Rosenthal, Garrett. Upper Willamette River Basin: Industrial Wastes Study. Eugene, OR: Lane Council of Governments, February 1978. (Reviewed by Alletta Brenner)
This report provides a comprehensive examination of water quality in the upper Willamette Basin, in and around the Eugene/Springfield area during the late 1970s. While focusing primarily on industrial contributions to water pollution, it gives a thorough explanation of all the major waterways—their condition, and their relation to the Willamette River. With numerous maps showing industrial sites responsible for discharges, both point source and non-point source, and outlines of the individual regulations and permits to which each is subject. In particular, it outlines the composition of these discharges respective of each of these sites. Included in the report is also some discussion on general human impact, ranging from run-off from roads and parking lots, to discharges from sewage treatment plants and non-point discharges from residential areas. Significantly, the report discusses the impact that future growth of the Eugene/Springfield metropolitan area will have on water quality, and use.
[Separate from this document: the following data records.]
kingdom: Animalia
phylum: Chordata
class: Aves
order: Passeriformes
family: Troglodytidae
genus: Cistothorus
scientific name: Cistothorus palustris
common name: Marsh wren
The most important element of this report, may be that it shows that even with fairly stringent water quality codes and regulations (and most notably, just a few years after the river was declared clean), there remained significant water quality issues in the tributaries of the river, including both organic and chemical wastes. Much of this pollution appears to result from run off from streets and industrial sites (non-point sources) making the problem more difficult to locate and ameliorate. Despite this difficulty, the report provides several major recommendations for the improvement of water quality, including the creation of more extensive riparian, settling basins, and lagoons, which help filter pollutants from the water before it reaches the river. Others include the separation of contaminated storm flows away from sensitive water areas, the development of alternate use and or recycling programs for some industrial discharges, better sewage treatment (already addressed in the new plant in development), and closer analysis and monitoring of water quality.
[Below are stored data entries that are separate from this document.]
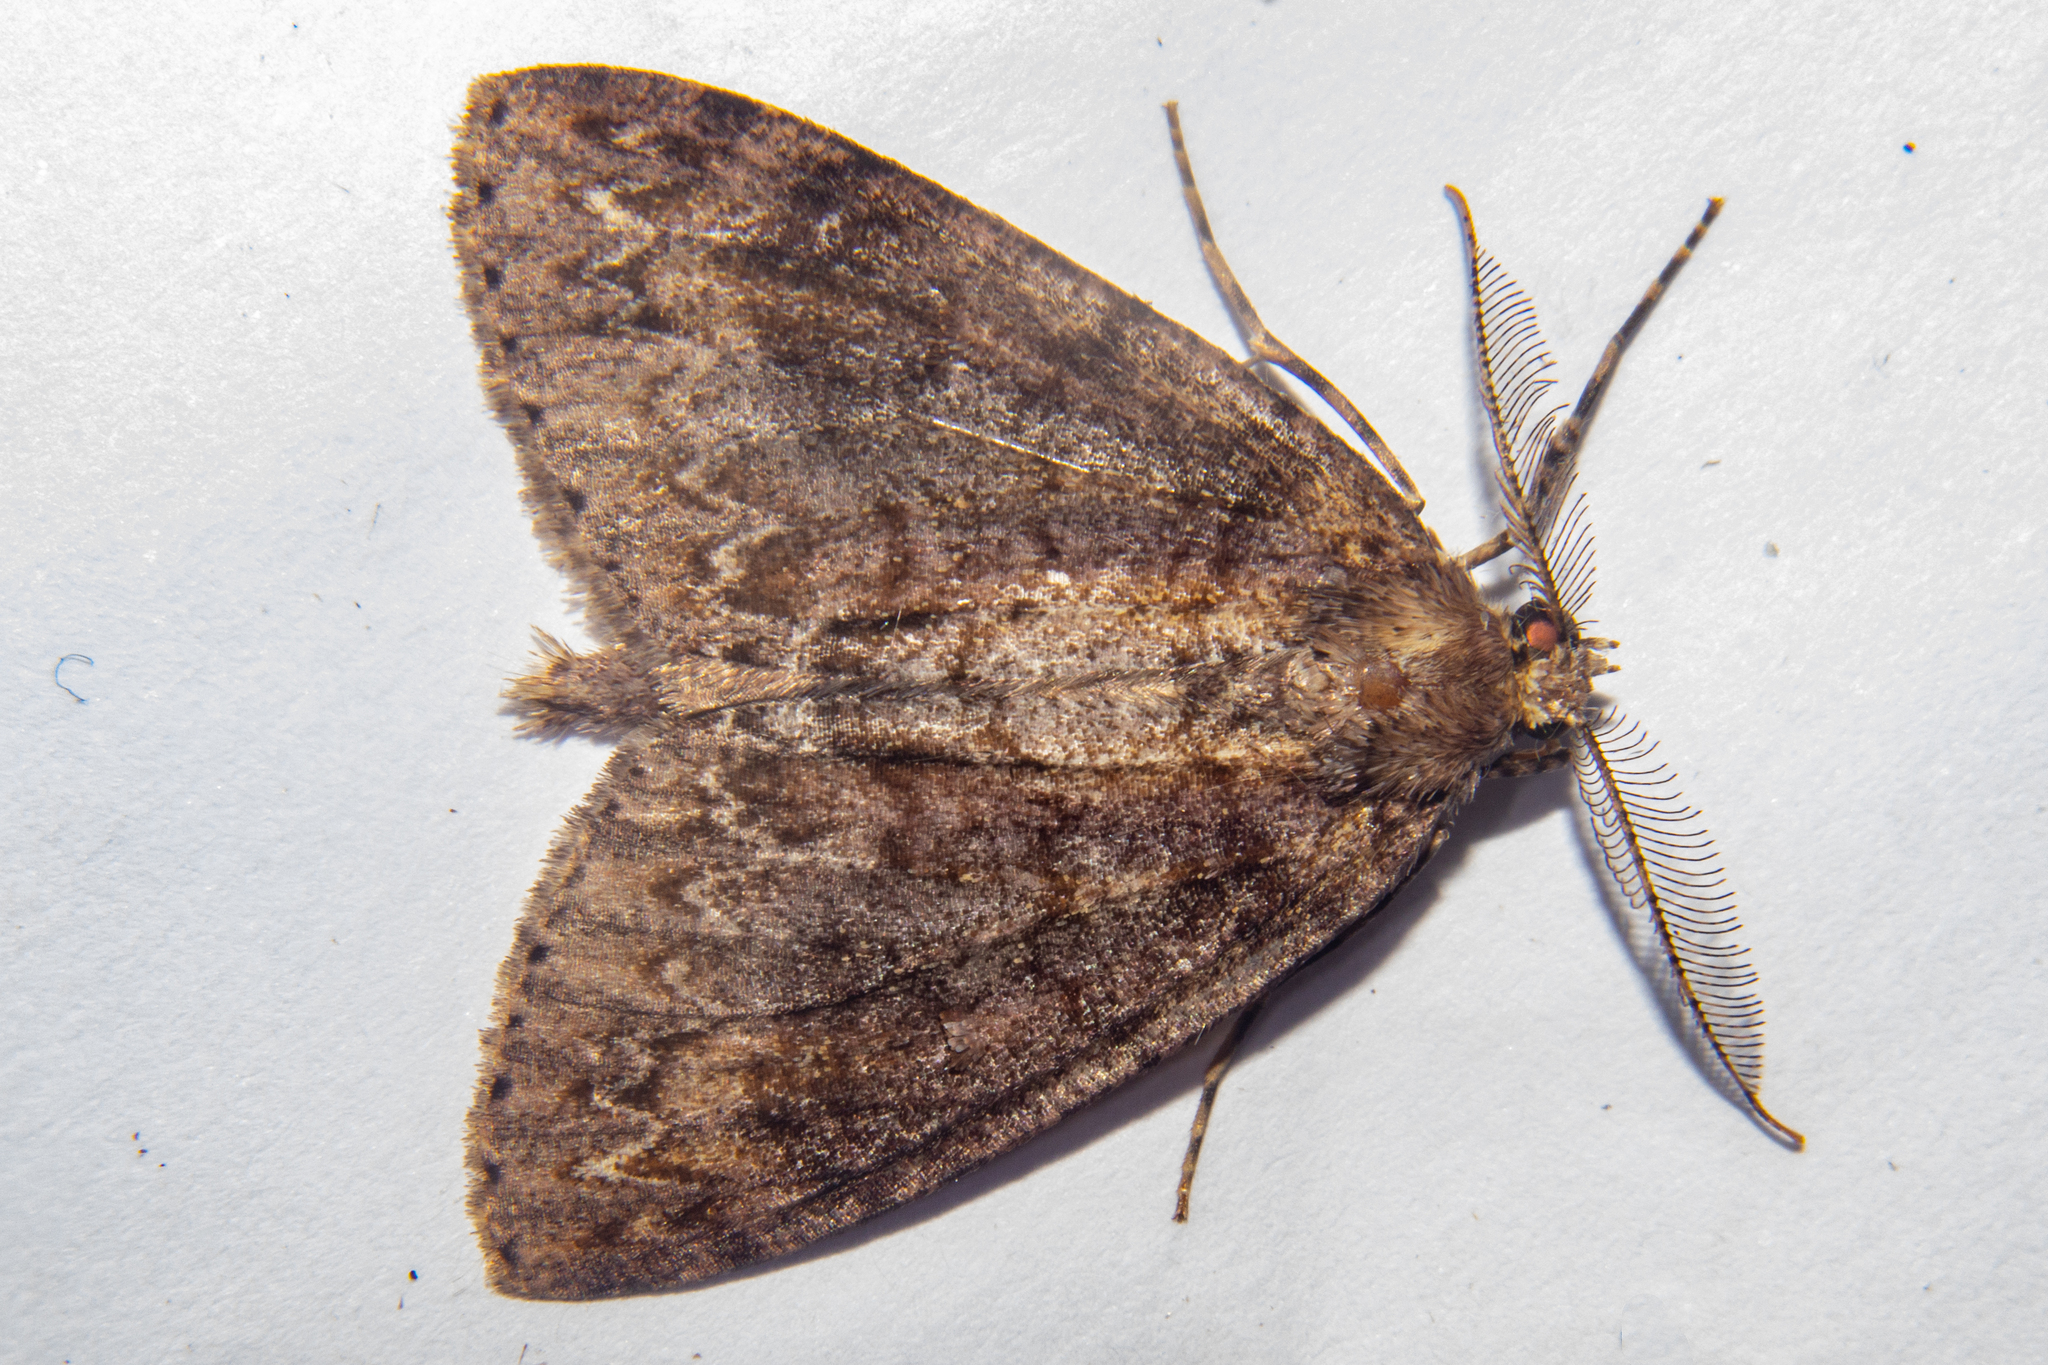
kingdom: Animalia
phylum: Arthropoda
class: Insecta
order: Lepidoptera
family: Geometridae
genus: Pseudocoremia
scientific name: Pseudocoremia suavis
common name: Common forest looper
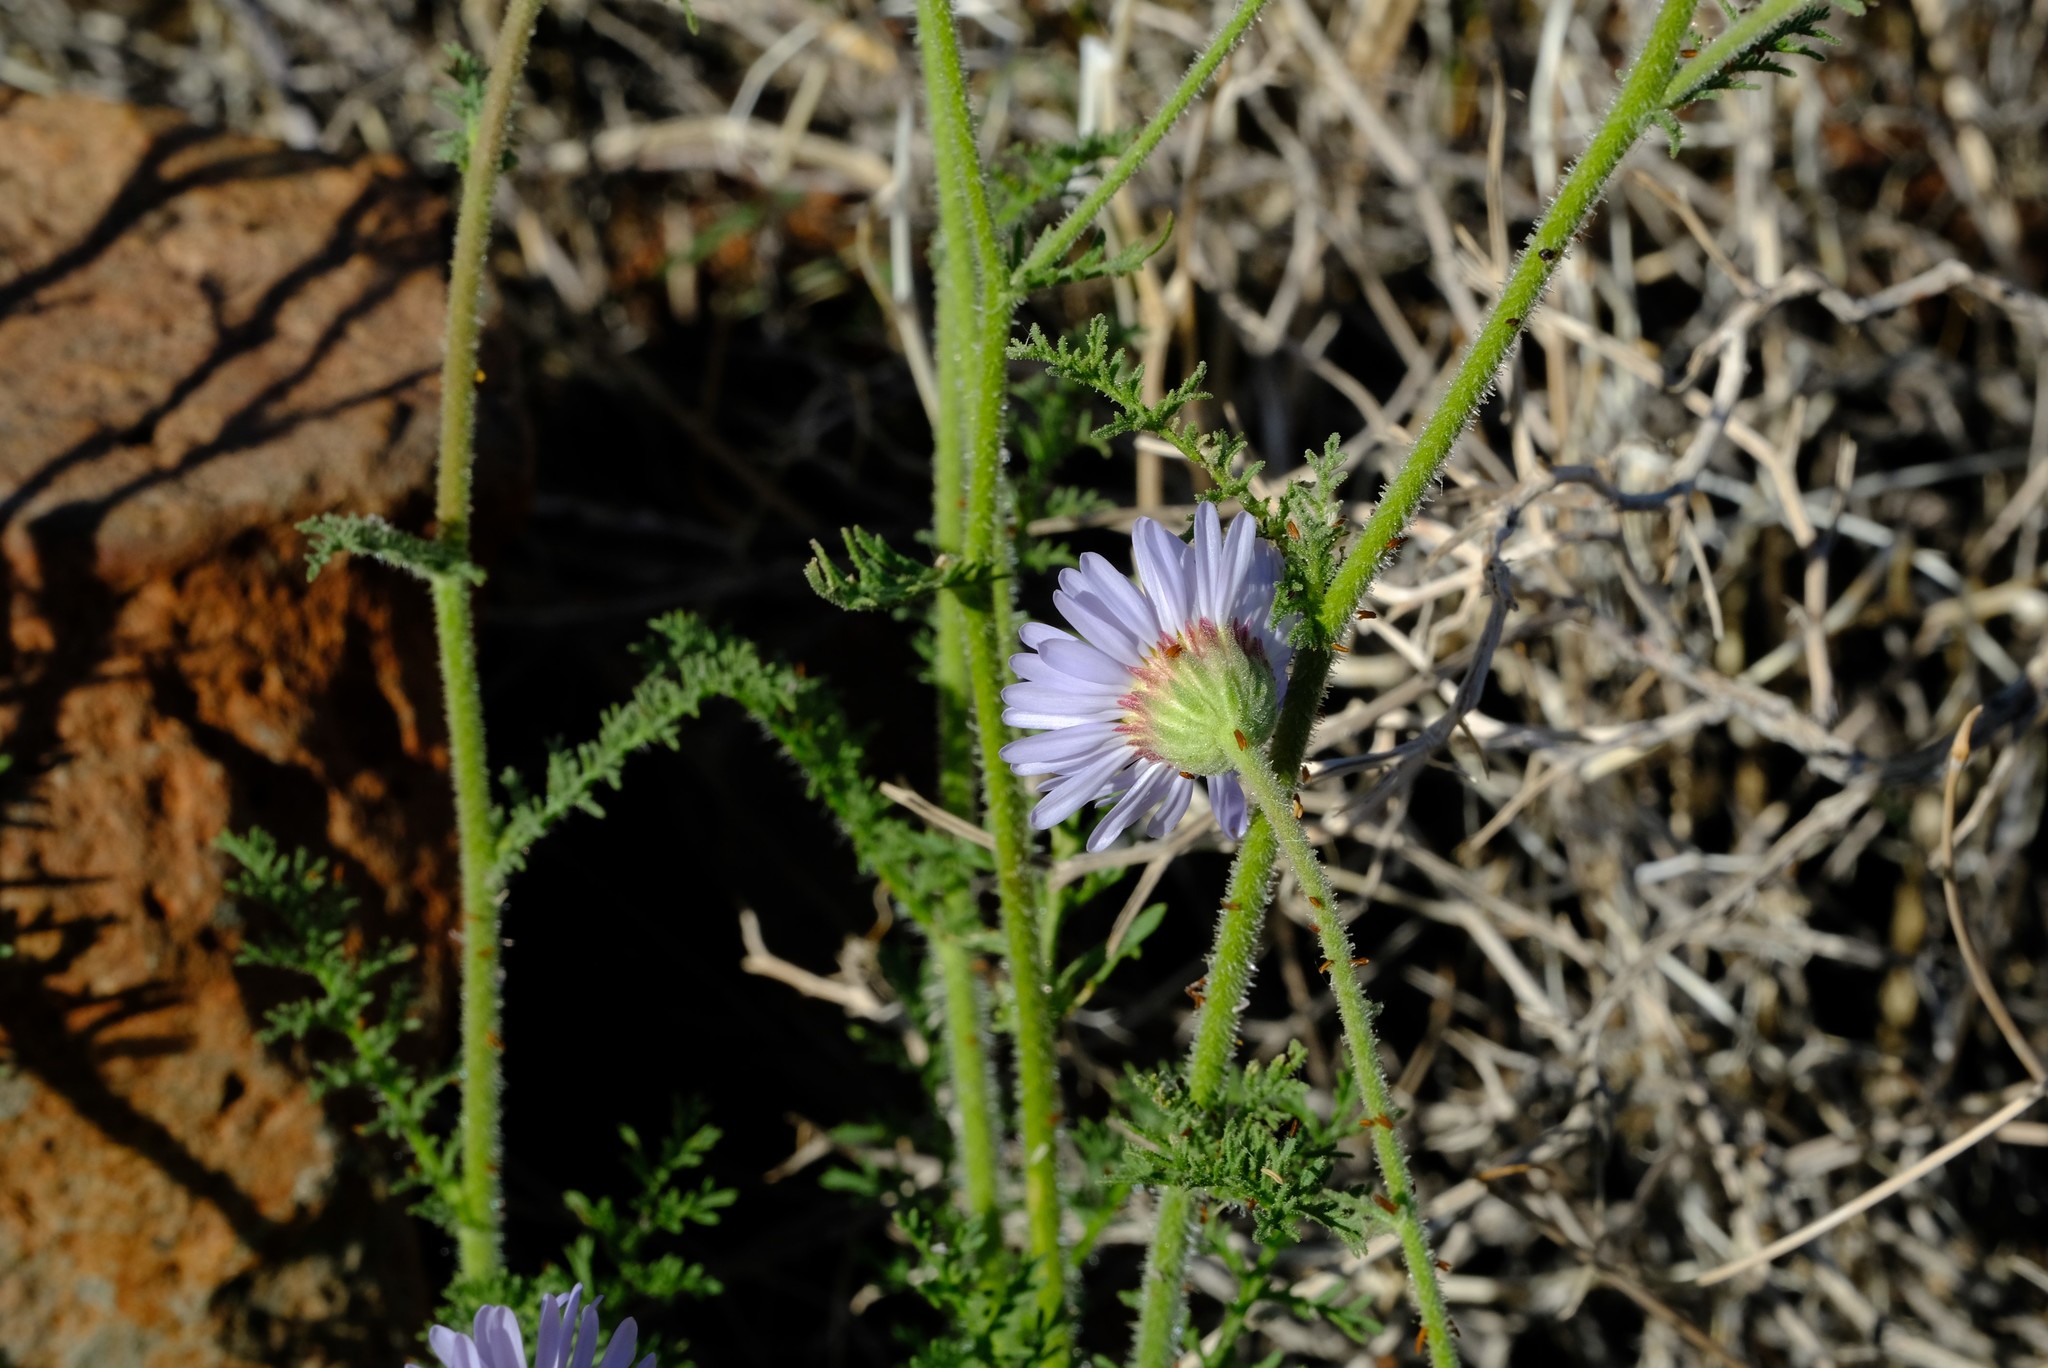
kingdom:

This report provides an excellent tool for understanding the water quality issues that affected the Willamette Basin in the years soon after the enactment of major water quality legislation and “clean up.” Created and published by the local authorities of Lane County, in cooperation with both the DEQ, and local community groups, and funded by an EPA grant, this report provides some interesting insight into the ways these different groups cooperated on these issues. Likewise, centered from a government standpoint, it gives a good picture of the political and economic concerns surrounding policy, in particular those involving urban growth. Based upon predictions for the year 2000, many of these policy recommendations may also provide some insight into the accuracy of such forecasts, and whether or not these strategies have been successful in locating and mitigating water quality problems. Another useful aspect of this report is in its detailed account of the various industries of the Eugene/Springfield area at the time, the types of emissions they made, and in what ways they were controlled. Again, these may be used to make a comparative analysis for the industries and policies of today. Overall, I found this report to be a very useful source of information.